== Records shown

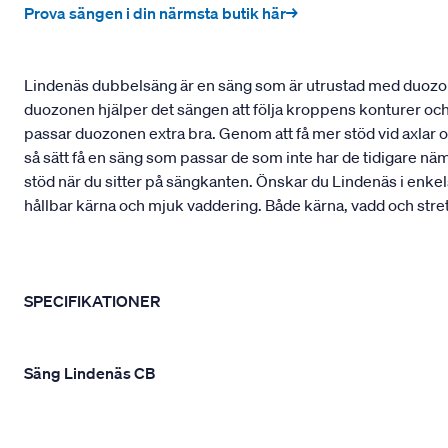
Prova sängen i din närmsta butik här→
Lindenäs dubbelsäng är en säng som är utrustad med duozon,
duozonen hjälper det sängen att följa kroppens konturer och p
passar duozonen extra bra. Genom att få mer stöd vid axlar 
så sätt få en säng som passar de som inte har de tidigare näm
stöd när du sitter på sängkanten. Önskar du Lindenäs i enkels
hållbar kärna och mjuk vaddering. Både kärna, vadd och str
SPECIFIKATIONER
Säng Lindenäs CB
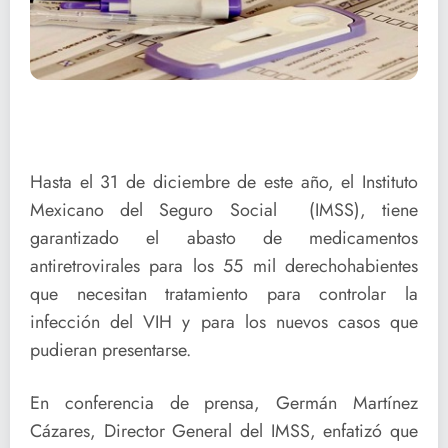
Hasta el 31 de diciembre de este año, el Instituto
Mexicano del Seguro Social (IMSS), tiene
garantizado el abasto de medicamentos
antiretrovirales para los 55 mil derechohabientes
que necesitan tratamiento para controlar la
infección del VIH y para los nuevos casos que
pudieran presentarse.
En conferencia de prensa, Germán Martínez
Cázares, Director General del IMSS, enfatizó que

====

Working from the listing above, retype it exactly but include no images.

• [Problem solution]:
Prova sängen i din närmsta butik här→
Lindenäs dubbelsäng är en säng som är utrustad med duozon,
duozonen hjälper det sängen att följa kroppens konturer och p
passar duozonen extra bra. Genom att få mer stöd vid axlar 
så sätt få en säng som passar de som inte har de tidigare näm
stöd när du sitter på sängkanten. Önskar du Lindenäs i enkels
hållbar kärna och mjuk vaddering. Både kärna, vadd och str
SPECIFIKATIONER
Säng Lindenäs CB
Hasta el 31 de diciembre de este año, el Instituto
Mexicano del Seguro Social (IMSS), tiene
garantizado el abasto de medicamentos
antiretrovirales para los 55 mil derechohabientes
que necesitan tratamiento para controlar la
infección del VIH y para los nuevos casos que
pudieran presentarse.
En conferencia de prensa, Germán Martínez
Cázares, Director General del IMSS, enfatizó que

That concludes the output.